In these trials, the way they gague “perfect use” is through the subject’s account. The subjects are asked, did you take it perfectly? And their answer is trusted. But in reality, the true accuracy of the subjects’ statements has a wide margin of error, so that must be factored in.
So I am inclined to think that, if there really was a reliable way of monitoring “perfect use” in a trial, then the actual failure rate would be much much lower than 1%.
IMO a substantial chunk of the “it failed” cohort is due to the impact of FTTIAOP (forgot to take it accidently on purpose). More than a few women make unilateral executive decisions to become pregnant, because of a desire to make their relationships with an SO exclusive, or simply because they wish to be mothers.
And I’ve never seen a study, but I think that Astro is (sadly) right. Which is why you fellas should always wear your rubbers, no matter how much you trust her.
I don’t know about the statistics, but my best friend was adamant that she did NOT want children. She took her pill every day at the same time and never missed one. And she got pregnant.
I’ve known other people who say they were taking their pill properly and still got pregnant, but I don’t trust them. With my best friend, I know for a fact how anal retentive she was about taking that pill.
She wanted to sue Ortho-Tri Cyclen. haha. Her kiddo is 3 now.

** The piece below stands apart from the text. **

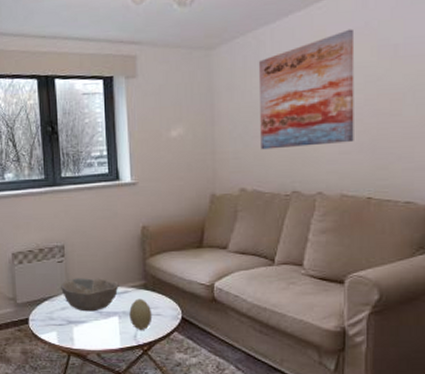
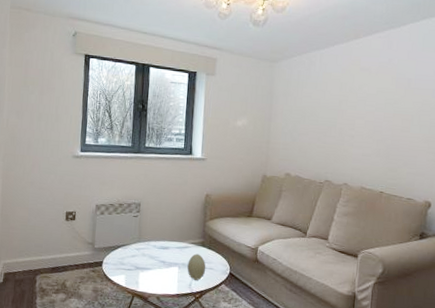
bowl: present [61,278,119,312] -> none [133,231,182,261]
wall art: present [258,28,355,150] -> none [304,62,381,148]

New studies have shown birth control pills to be less effective in women who weigh more than 155 pounds. Here’s a Link
Further, I was considering doing a drug study about ten years ago (not for the pill). I was advised that each participant would report to the clinic at the same time every day to obtain and ingest their medication in front of the researcher. They would be asked questions about their general health, any medications or herbal supplements, etc. Also regular blood tests were to be done to rule out infection, other drug use, etc. So no, they do not have to rely entirely on the participant accounts in order to obtain “perfect use” statistics.
I think your “substantial” is a bit overboard and rather vague. Are there SOME women that use this tactic? Probably. There is a “substantial chunk”? Now I want proof.
My gf’s best friend is one of those whose bc failed cause of antibiotics. My mum threw up her pill when she was much younger and got pregnant.
My gf is on implanon, a bc implant, which according to the notes that come with it has a hundred percent success rate. It’s only downside is that 1 in 10 women will have trouble with it.